— Task —
All lines with the word "overnight" are to be found and copied from the listing.

··· Data

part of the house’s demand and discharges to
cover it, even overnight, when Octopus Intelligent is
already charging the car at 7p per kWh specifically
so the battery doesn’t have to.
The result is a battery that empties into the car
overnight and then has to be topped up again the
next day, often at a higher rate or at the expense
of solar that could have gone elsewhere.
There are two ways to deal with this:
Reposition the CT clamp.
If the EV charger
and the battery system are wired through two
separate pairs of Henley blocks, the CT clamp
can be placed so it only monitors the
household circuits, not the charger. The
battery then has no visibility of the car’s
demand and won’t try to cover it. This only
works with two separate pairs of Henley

······

— Task output —
cover it, even overnight, when Octopus Intelligent is
overnight and then has to be topped up again the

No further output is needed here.